◆ **Exercise brief**
Set the material down again exactly, line by line, skipping each picture.

◆ **Task inputs**
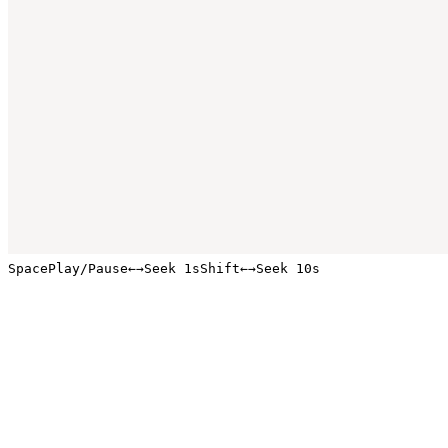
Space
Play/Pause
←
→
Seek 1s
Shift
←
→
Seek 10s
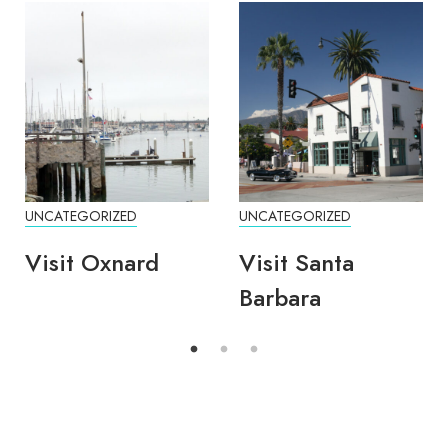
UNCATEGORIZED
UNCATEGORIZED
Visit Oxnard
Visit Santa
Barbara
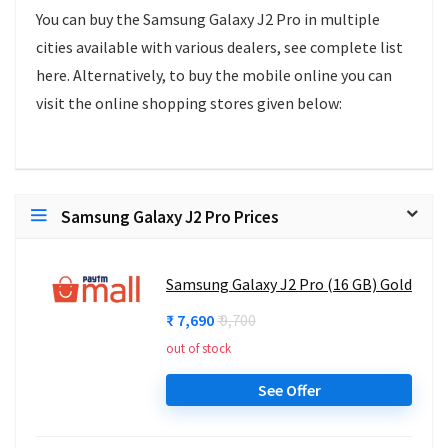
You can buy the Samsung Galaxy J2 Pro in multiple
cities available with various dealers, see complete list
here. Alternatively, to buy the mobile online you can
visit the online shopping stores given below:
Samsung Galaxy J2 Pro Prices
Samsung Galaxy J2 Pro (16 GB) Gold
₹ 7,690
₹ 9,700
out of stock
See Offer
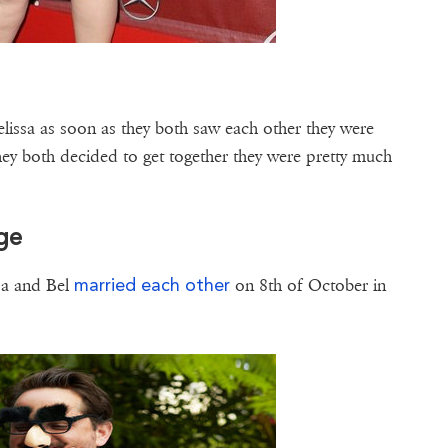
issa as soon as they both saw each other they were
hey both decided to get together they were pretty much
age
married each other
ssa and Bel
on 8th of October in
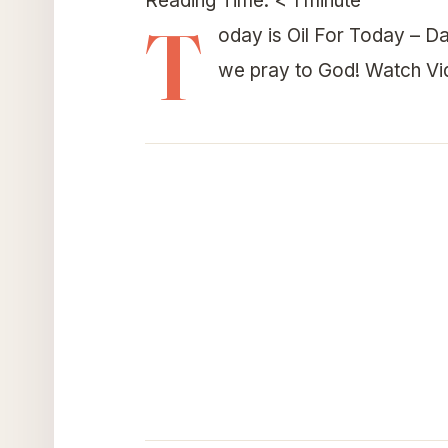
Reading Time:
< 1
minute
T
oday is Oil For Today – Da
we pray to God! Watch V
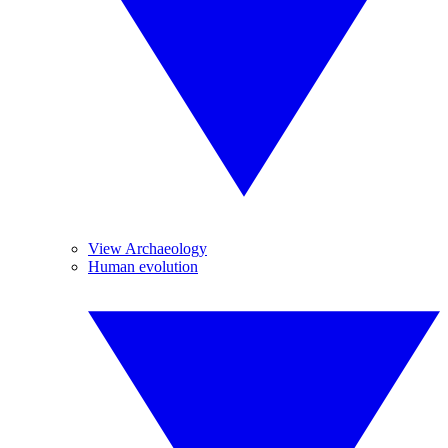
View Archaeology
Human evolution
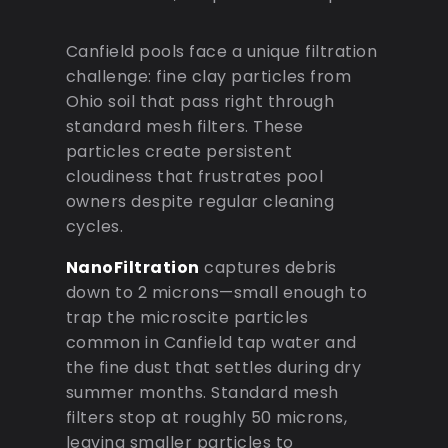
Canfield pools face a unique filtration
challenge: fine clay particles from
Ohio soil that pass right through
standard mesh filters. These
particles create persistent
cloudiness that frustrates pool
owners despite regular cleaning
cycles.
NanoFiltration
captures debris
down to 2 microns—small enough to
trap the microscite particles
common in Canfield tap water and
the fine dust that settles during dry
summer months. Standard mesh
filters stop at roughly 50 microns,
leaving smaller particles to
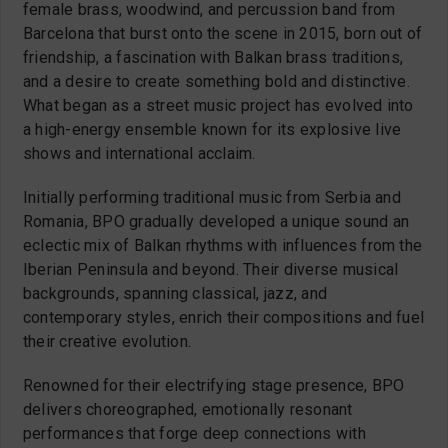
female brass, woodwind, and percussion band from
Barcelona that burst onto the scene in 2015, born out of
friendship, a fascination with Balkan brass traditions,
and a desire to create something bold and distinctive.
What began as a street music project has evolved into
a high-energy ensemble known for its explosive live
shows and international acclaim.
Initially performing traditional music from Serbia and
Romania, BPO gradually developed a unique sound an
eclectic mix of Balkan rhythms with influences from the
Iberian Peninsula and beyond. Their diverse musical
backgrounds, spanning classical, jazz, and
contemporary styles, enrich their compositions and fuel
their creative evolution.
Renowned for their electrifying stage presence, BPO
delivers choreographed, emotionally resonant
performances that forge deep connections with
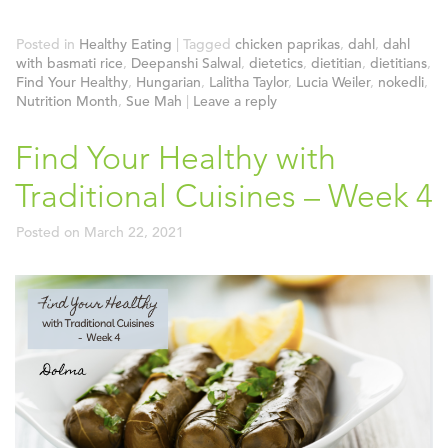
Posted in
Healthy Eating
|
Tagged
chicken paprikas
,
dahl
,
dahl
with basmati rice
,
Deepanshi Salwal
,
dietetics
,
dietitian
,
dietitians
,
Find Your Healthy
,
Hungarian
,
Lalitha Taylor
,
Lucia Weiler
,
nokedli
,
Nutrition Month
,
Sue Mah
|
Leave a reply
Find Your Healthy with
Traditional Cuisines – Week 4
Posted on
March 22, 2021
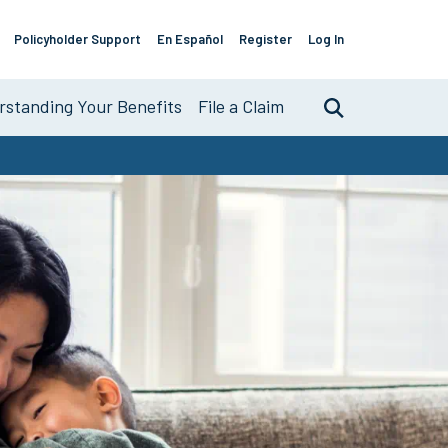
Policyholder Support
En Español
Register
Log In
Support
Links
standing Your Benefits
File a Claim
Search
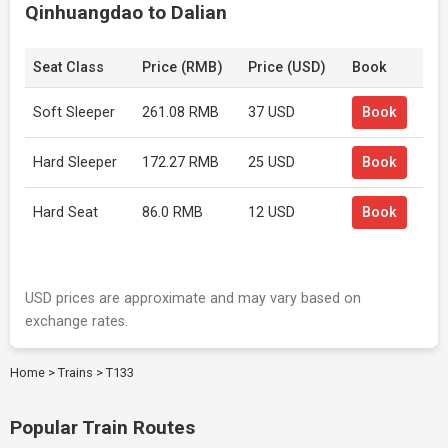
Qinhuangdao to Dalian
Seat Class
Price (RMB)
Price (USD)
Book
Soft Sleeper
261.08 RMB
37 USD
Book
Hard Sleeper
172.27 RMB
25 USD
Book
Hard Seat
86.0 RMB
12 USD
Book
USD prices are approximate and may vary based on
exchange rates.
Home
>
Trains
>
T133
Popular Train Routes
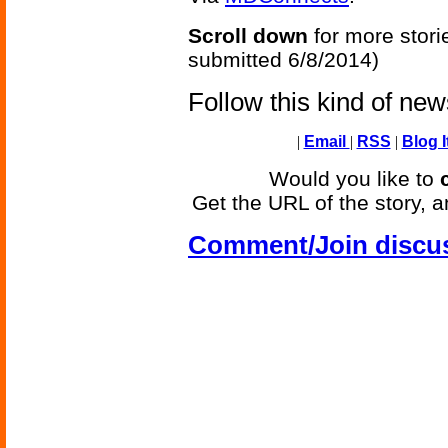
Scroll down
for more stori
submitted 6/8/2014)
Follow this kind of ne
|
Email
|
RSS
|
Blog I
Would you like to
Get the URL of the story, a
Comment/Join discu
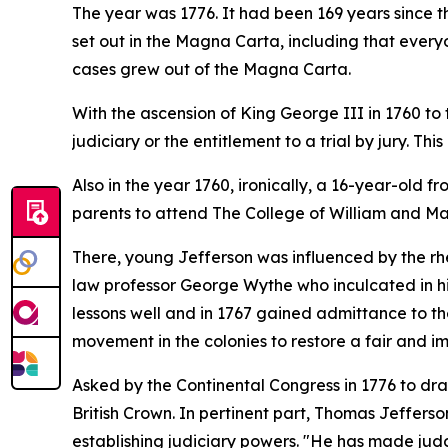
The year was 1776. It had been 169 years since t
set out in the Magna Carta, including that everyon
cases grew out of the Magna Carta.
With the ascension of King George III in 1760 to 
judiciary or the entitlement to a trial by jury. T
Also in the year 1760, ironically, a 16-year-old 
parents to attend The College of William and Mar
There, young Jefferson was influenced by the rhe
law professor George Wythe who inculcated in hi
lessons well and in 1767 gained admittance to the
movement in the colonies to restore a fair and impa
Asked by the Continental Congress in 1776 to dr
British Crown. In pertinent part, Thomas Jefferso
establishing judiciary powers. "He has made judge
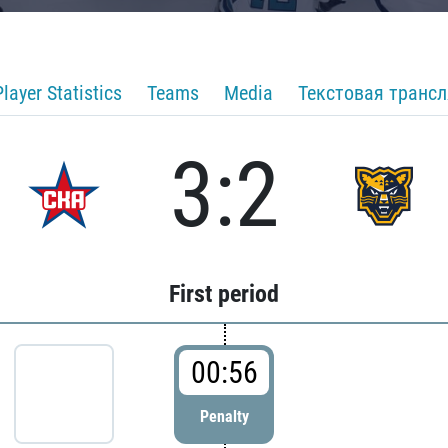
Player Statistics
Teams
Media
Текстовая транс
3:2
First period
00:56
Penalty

◆ **Written solution**
Space
Play/Pause
←
→
Seek 1s
Shift
←
→
Seek 10s
UNCATEGORIZED
UNCATEGORIZED
Visit Oxnard
Visit Santa
Barbara
You can buy the Samsung Galaxy J2 Pro in multiple
cities available with various dealers, see complete list
here. Alternatively, to buy the mobile online you can
visit the online shopping stores given below:
Samsung Galaxy J2 Pro Prices
Samsung Galaxy J2 Pro (16 GB) Gold
₹ 7,690
₹ 9,700
out of stock
See Offer
issa as soon as they both saw each other they were
hey both decided to get together they were pretty much
age
married each other
ssa and Bel
on 8th of October in
Reading Time:
< 1
minute
T
oday is Oil For Today – Da
we pray to God! Watch V
View Archaeology
Human evolution
Canfield pools face a unique filtration
challenge: fine clay particles from
Ohio soil that pass right through
standard mesh filters. These
particles create persistent
cloudiness that frustrates pool
owners despite regular cleaning
cycles.
NanoFiltration
captures debris
down to 2 microns—small enough to
trap the microscite particles
common in Canfield tap water and
the fine dust that settles during dry
summer months. Standard mesh
filters stop at roughly 50 microns,
leaving smaller particles to
female brass, woodwind, and percussion band from
Barcelona that burst onto the scene in 2015, born out of
friendship, a fascination with Balkan brass traditions,
and a desire to create something bold and distinctive.
What began as a street music project has evolved into
a high-energy ensemble known for its explosive live
shows and international acclaim.
Initially performing traditional music from Serbia and
Romania, BPO gradually developed a unique sound an
eclectic mix of Balkan rhythms with influences from the
Iberian Peninsula and beyond. Their diverse musical
backgrounds, spanning classical, jazz, and
contemporary styles, enrich their compositions and fuel
their creative evolution.
Renowned for their electrifying stage presence, BPO
delivers choreographed, emotionally resonant
performances that forge deep connections with
Posted in
Healthy Eating
|
Tagged
chicken paprikas
,
dahl
,
dahl
with basmati rice
,
Deepanshi Salwal
,
dietetics
,
dietitian
,
dietitians
,
Find Your Healthy
,
Hungarian
,
Lalitha Taylor
,
Lucia Weiler
,
nokedli
,
Nutrition Month
,
Sue Mah
|
Leave a reply
Find Your Healthy with
Traditional Cuisines – Week 4
Posted on
March 22, 2021
Policyholder Support
En Español
Register
Log In
Support
Links
standing Your Benefits
File a Claim
Search
Qinhuangdao to Dalian
Seat Class
Price (RMB)
Price (USD)
Book
Soft Sleeper
261.08 RMB
37 USD
Book
Hard Sleeper
172.27 RMB
25 USD
Book
Hard Seat
86.0 RMB
12 USD
Book
USD prices are approximate and may vary based on
exchange rates.
Home
>
Trains
>
T133
Popular Train Routes
Scroll down
for more stori
submitted 6/8/2014)
Follow this kind of ne
|
Email
|
RSS
|
Blog I
Would you like to
Get the URL of the story, a
Comment/Join discu
The year was 1776. It had been 169 years since t
set out in the Magna Carta, including that everyon
cases grew out of the Magna Carta.
With the ascension of King George III in 1760 to 
judiciary or the entitlement to a trial by jury. T
Also in the year 1760, ironically, a 16-year-old 
parents to attend The College of William and Mar
There, young Jefferson was influenced by the rhe
law professor George Wythe who inculcated in hi
lessons well and in 1767 gained admittance to the
movement in the colonies to restore a fair and impa
Asked by the Continental Congress in 1776 to dr
British Crown. In pertinent part, Thomas Jefferso
establishing judiciary powers. "He has made judge
Player Statistics
Teams
Media
Текстовая транс
3:2
First period
00:56
Penalty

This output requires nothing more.